Figure understanding tasks:
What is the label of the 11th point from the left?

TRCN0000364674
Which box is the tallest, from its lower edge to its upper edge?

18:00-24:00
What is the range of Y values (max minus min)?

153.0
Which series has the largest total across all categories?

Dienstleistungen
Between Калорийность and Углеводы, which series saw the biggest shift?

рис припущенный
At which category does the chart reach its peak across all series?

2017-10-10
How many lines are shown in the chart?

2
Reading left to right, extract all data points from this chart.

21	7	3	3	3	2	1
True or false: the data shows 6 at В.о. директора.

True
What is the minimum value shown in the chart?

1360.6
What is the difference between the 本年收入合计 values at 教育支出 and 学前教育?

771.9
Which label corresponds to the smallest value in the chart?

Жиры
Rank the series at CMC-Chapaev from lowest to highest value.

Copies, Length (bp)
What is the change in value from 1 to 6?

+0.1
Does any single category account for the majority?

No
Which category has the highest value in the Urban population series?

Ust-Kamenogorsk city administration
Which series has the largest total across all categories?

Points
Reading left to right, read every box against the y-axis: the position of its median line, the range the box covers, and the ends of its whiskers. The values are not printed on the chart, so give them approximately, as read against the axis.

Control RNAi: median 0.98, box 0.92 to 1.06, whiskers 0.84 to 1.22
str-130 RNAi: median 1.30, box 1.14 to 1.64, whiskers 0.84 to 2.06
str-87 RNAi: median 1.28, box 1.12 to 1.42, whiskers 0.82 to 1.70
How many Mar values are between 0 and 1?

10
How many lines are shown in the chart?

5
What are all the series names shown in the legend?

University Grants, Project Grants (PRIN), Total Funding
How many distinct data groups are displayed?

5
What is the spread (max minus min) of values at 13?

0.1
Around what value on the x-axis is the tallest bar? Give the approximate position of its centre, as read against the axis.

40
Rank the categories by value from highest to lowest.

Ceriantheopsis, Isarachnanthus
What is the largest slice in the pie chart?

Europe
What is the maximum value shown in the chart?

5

#### GOAL OF THE EXERCISE:
Return all of the rows above word for word, keeping their original order.

#### ANSWER TO THIS PROBLEM:
What is the label of the 11th point from the left?

TRCN0000364674
Which box is the tallest, from its lower edge to its upper edge?

18:00-24:00
What is the range of Y values (max minus min)?

153.0
Which series has the largest total across all categories?

Dienstleistungen
Between Калорийность and Углеводы, which series saw the biggest shift?

рис припущенный
At which category does the chart reach its peak across all series?

2017-10-10
How many lines are shown in the chart?

2
Reading left to right, extract all data points from this chart.

21	7	3	3	3	2	1
True or false: the data shows 6 at В.о. директора.

True
What is the minimum value shown in the chart?

1360.6
What is the difference between the 本年收入合计 values at 教育支出 and 学前教育?

771.9
Which label corresponds to the smallest value in the chart?

Жиры
Rank the series at CMC-Chapaev from lowest to highest value.

Copies, Length (bp)
What is the change in value from 1 to 6?

+0.1
Does any single category account for the majority?

No
Which category has the highest value in the Urban population series?

Ust-Kamenogorsk city administration
Which series has the largest total across all categories?

Points
Reading left to right, read every box against the y-axis: the position of its median line, the range the box covers, and the ends of its whiskers. The values are not printed on the chart, so give them approximately, as read against the axis.

Control RNAi: median 0.98, box 0.92 to 1.06, whiskers 0.84 to 1.22
str-130 RNAi: median 1.30, box 1.14 to 1.64, whiskers 0.84 to 2.06
str-87 RNAi: median 1.28, box 1.12 to 1.42, whiskers 0.82 to 1.70
How many Mar values are between 0 and 1?

10
How many lines are shown in the chart?

5
What are all the series names shown in the legend?

University Grants, Project Grants (PRIN), Total Funding
How many distinct data groups are displayed?

5
What is the spread (max minus min) of values at 13?

0.1
Around what value on the x-axis is the tallest bar? Give the approximate position of its centre, as read against the axis.

40
Rank the categories by value from highest to lowest.

Ceriantheopsis, Isarachnanthus
What is the largest slice in the pie chart?

Europe
What is the maximum value shown in the chart?

5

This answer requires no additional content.